Objective: To evaluate the 4G/5G polymorphism of the PAI-1 gene and its association with serum levels of PAI-1 in acute CSCR patients.
Materials and methods: Sixty CSCR patients and 50 healthy control patients were included. The PAI-1 4G/5G was genotyped using the polymerase chain reaction–restriction technique. Serum PAI-1 level was measured using enzyme-linked immunosorbent assay. Demographic data consisting of age, sex, body mass index (BMI) as well as genotype disturbances and serum PAI-1 levels were compared between the groups. Statistical significance for differences in the serum PAI-1 levels of each group with different genotypes was also analyzed.
Results: The CSCR group consisted of 40 male (66.7%) and 20 female (33.3%) patients with a mean age of 46.7 ± 8.39 years. The control group consisted of 32 male (64%) and 18 female (36%) healthy subjects with a mean age of 45.8 ± 8.39 years. There was no statistically significant difference between the groups in terms of age, sex and BMI. In the CSCR group the genotype frequencies were 4G/4G: 30% (n = 18), 4G/5G: 50% (n = 30), 5G/5G: 20% (n = 12) and in the control group genotype frequencies were 34% (n = 17), 42% (n = 21) and 24% (n = 12), respectively. There was no statistically significant difference in the distribution of genotypes among the groups (chi-squared, p = 0.70). The CSCR group had a significantly higher serum PAI-1 concentration than the control group (p = 0.001). In both groups the mean plasma PAI-1 concentration did not vary significantly among the different genotypes (p > 0.05).

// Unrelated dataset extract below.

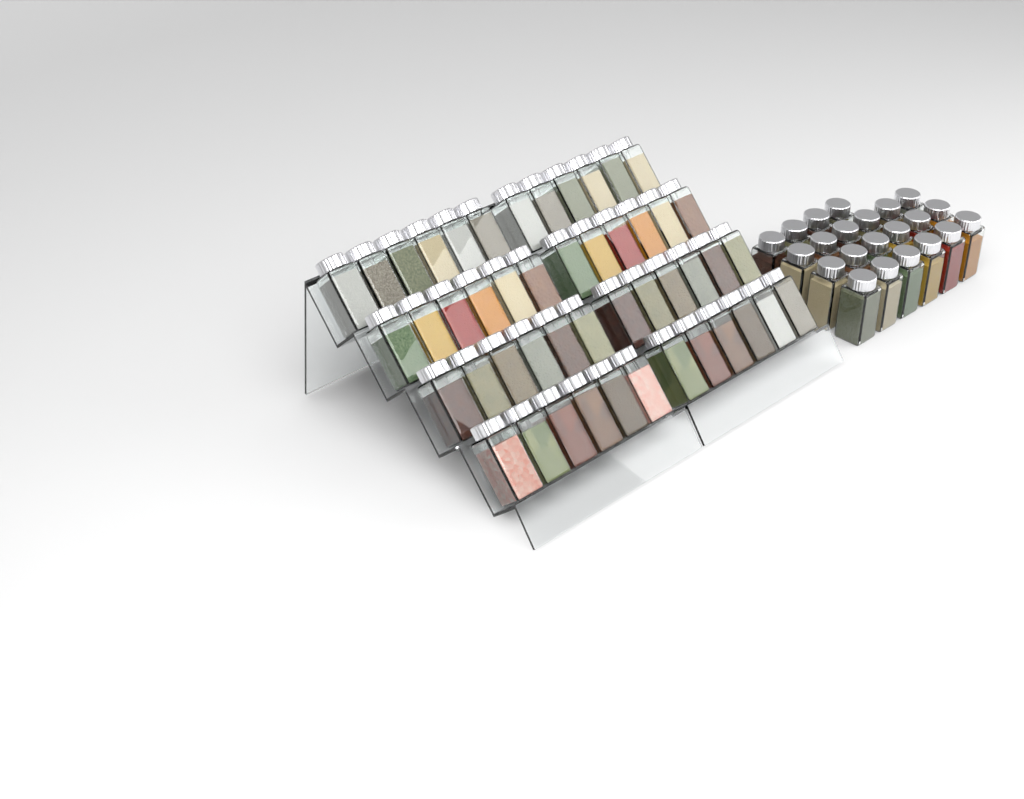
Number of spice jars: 70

Discussion and conclusion: Although our results demonstrated that the patients with acute CSCR have higher serum PAI-1 concentrations than the controls, no significant difference was found in the genotype disturbances of the PAI-1 gene between the groups. The current study indicates that 4G/5G polymorphism in the promoter of the PAI-1 gene cannot be considered a risk factor for the elevated serum PAI-1 levels and consequent development of CSCR.